Lesson Plan

Lesson Plan
Grade: Date: 17/01/2026
Subject: Mathematics
Lesson Topic: Numerical methods: numerical solutions of equations, iterative methods
Learning Objective/s:
  • Describe the concept of root‑finding and why numerical methods are required.
  • Explain the principles and convergence criteria of bisection, Newton‑Raphson, secant, and fixed‑point iteration.
  • Apply each method to approximate a root of a given function to a specified tolerance.
  • Compare the efficiency and suitability of the methods for different problem conditions.
  • Evaluate the accuracy of obtained approximations using appropriate stopping criteria.
Materials Needed:
  • Projector or interactive whiteboard
  • Printed worksheet with example problems
  • Graphing calculator or computer with spreadsheet/IDE (e.g., Python)

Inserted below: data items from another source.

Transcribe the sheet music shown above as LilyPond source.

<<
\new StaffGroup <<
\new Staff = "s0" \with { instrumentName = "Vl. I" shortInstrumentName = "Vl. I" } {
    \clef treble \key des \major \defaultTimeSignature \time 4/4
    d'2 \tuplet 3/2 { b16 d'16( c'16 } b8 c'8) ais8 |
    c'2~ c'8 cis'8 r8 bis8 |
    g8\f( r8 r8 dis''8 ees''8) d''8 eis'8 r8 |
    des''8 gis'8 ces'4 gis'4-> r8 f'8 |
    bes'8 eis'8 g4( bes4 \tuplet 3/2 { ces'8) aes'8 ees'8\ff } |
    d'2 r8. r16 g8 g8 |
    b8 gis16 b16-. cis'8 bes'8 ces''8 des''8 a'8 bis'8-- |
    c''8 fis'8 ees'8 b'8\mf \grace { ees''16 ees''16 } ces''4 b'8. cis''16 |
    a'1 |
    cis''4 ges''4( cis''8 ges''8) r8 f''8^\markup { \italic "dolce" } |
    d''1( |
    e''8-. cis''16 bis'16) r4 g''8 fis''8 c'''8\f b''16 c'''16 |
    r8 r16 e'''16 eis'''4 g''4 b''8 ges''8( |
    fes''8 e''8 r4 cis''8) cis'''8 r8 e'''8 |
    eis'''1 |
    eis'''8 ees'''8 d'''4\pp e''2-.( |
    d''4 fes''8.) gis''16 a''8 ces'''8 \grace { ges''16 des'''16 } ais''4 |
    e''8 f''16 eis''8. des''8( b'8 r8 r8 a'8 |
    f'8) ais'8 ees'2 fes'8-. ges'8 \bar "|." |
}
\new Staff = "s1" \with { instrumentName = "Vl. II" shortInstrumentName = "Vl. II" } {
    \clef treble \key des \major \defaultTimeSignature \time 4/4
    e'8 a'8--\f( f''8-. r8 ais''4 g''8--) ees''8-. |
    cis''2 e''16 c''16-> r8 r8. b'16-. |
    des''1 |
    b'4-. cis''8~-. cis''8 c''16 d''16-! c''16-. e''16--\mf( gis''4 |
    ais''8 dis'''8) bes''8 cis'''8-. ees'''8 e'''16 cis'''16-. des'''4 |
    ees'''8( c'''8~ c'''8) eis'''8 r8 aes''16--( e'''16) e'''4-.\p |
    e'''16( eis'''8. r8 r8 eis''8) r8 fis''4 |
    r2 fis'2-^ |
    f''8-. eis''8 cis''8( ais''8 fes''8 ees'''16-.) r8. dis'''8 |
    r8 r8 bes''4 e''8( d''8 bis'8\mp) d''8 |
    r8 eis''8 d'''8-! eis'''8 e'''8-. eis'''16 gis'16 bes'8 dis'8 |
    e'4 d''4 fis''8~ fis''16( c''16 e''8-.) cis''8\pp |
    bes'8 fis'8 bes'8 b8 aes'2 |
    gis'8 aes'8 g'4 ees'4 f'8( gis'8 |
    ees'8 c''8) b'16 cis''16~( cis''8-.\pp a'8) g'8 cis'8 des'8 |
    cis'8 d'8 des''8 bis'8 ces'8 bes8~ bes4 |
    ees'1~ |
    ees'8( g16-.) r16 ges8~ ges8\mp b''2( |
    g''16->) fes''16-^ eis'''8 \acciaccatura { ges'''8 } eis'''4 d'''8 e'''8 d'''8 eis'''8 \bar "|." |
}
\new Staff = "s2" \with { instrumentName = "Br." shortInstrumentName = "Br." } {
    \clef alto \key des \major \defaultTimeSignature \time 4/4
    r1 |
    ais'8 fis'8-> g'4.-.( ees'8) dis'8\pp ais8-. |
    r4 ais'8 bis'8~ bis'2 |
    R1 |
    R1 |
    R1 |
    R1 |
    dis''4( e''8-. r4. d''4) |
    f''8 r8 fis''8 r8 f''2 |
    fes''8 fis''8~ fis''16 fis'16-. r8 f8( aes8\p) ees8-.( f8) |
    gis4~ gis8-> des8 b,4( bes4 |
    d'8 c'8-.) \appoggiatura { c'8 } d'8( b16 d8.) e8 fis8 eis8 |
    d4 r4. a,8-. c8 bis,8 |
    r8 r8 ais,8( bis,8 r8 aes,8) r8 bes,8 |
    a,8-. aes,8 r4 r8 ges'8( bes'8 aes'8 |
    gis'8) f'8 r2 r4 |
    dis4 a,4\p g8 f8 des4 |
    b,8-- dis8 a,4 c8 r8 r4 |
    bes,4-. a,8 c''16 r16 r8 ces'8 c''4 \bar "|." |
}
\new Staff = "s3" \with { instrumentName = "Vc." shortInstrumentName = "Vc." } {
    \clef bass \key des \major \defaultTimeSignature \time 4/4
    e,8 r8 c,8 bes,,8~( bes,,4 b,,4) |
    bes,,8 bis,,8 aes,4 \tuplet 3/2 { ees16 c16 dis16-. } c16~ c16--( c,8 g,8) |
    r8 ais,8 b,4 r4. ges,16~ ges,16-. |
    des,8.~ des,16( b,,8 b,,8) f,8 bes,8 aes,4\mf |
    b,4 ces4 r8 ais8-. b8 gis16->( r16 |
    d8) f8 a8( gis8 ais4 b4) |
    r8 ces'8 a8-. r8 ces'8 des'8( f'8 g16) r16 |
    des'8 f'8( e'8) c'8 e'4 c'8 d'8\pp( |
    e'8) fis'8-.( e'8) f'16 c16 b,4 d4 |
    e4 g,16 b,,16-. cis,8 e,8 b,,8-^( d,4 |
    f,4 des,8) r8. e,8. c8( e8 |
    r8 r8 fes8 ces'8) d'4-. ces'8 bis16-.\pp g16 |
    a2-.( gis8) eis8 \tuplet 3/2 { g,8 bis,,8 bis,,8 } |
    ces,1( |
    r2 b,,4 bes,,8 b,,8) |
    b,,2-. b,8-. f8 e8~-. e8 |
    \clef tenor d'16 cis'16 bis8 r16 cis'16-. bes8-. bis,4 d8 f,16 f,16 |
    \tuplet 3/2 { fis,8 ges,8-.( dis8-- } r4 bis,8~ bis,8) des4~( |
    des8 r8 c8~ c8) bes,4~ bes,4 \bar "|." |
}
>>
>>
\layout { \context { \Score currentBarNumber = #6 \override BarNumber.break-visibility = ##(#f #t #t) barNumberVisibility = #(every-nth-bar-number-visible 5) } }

  • Whiteboard and markers
  • Handout summarising algorithms and convergence tables
Introduction:
Many real‑world equations cannot be solved exactly, so we turn to numerical techniques. Students should recall continuity, differentiability, and basic algebraic manipulation. By the end of the lesson they will be able to select an appropriate root‑finding method, execute it, and justify its convergence.
Lesson Structure:
  1. Do‑now (5'): Quick quiz on definitions of a root and continuity.
  2. Mini‑lecture (10'): Overview of the root‑finding problem and convergence criteria.
  3. Demonstration (10'): Teacher models the bisection method on the board with a sample function.
  4. Guided practice (15'): Pairs apply bisection to a new function and verify results with calculators.
  5. Newton‑Raphson tutorial (10'): Derive the formula, discuss pitfalls, and compute iterations for a given cubic.
  6. Secant & Fixed‑point stations (10'): Small groups rotate through worksheets applying each method.
  7. Comparison discussion (5'): Class summarises advantages/disadvantages using a comparison chart.
  8. Exit ticket (5'): Students write which method they would choose for a specified scenario and why.
Conclusion:
We recap the key ideas of each iterative method and emphasise checking convergence criteria before accepting a result. The exit ticket provides a quick retrieval check, and for homework students will solve a root‑finding problem using two different methods and reflect on the accuracy achieved.